# WHAT IS BEING ASKED
Please print out every entry below, verbatim.

# AVAILABLE DATA
=======

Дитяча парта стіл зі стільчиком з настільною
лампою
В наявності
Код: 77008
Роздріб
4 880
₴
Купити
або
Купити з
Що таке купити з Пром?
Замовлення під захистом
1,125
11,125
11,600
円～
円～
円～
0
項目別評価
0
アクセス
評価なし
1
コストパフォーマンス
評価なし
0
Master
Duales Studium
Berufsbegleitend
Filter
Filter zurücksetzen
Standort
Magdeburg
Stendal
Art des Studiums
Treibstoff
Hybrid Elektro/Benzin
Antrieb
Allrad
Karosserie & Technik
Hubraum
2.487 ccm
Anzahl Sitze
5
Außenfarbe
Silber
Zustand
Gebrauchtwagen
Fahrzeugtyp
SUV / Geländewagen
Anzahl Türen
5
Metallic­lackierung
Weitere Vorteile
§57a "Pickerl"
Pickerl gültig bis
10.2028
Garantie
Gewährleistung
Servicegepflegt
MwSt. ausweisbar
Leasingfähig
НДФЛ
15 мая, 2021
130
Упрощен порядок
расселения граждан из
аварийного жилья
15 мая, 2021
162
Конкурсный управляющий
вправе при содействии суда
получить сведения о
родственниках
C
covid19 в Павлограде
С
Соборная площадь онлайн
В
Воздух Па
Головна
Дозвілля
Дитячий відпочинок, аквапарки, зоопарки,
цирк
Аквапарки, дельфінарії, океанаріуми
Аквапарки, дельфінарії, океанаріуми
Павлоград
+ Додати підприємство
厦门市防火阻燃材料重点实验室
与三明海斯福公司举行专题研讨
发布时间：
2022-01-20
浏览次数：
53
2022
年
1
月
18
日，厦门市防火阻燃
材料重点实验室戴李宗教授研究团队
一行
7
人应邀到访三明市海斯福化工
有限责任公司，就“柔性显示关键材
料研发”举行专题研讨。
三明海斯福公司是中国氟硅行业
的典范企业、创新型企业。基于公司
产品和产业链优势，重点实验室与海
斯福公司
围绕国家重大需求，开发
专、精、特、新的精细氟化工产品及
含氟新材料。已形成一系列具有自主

=======

# REPLY TO THE TASK
Дитяча парта стіл зі стільчиком з настільною
лампою
В наявності
Код: 77008
Роздріб
4 880
₴
Купити
або
Купити з
Що таке купити з Пром?
Замовлення під захистом
1,125
11,125
11,600
円～
円～
円～
0
項目別評価
0
アクセス
評価なし
1
コストパフォーマンス
評価なし
0
Master
Duales Studium
Berufsbegleitend
Filter
Filter zurücksetzen
Standort
Magdeburg
Stendal
Art des Studiums
Treibstoff
Hybrid Elektro/Benzin
Antrieb
Allrad
Karosserie & Technik
Hubraum
2.487 ccm
Anzahl Sitze
5
Außenfarbe
Silber
Zustand
Gebrauchtwagen
Fahrzeugtyp
SUV / Geländewagen
Anzahl Türen
5
Metallic­lackierung
Weitere Vorteile
§57a "Pickerl"
Pickerl gültig bis
10.2028
Garantie
Gewährleistung
Servicegepflegt
MwSt. ausweisbar
Leasingfähig
НДФЛ
15 мая, 2021
130
Упрощен порядок
расселения граждан из
аварийного жилья
15 мая, 2021
162
Конкурсный управляющий
вправе при содействии суда
получить сведения о
родственниках
C
covid19 в Павлограде
С
Соборная площадь онлайн
В
Воздух Па
Головна
Дозвілля
Дитячий відпочинок, аквапарки, зоопарки,
цирк
Аквапарки, дельфінарії, океанаріуми
Аквапарки, дельфінарії, океанаріуми
Павлоград
+ Додати підприємство
厦门市防火阻燃材料重点实验室
与三明海斯福公司举行专题研讨
发布时间：
2022-01-20
浏览次数：
53
2022
年
1
月
18
日，厦门市防火阻燃
材料重点实验室戴李宗教授研究团队
一行
7
人应邀到访三明市海斯福化工
有限责任公司，就“柔性显示关键材
料研发”举行专题研讨。
三明海斯福公司是中国氟硅行业
的典范企业、创新型企业。基于公司
产品和产业链优势，重点实验室与海
斯福公司
围绕国家重大需求，开发
专、精、特、新的精细氟化工产品及
含氟新材料。已形成一系列具有自主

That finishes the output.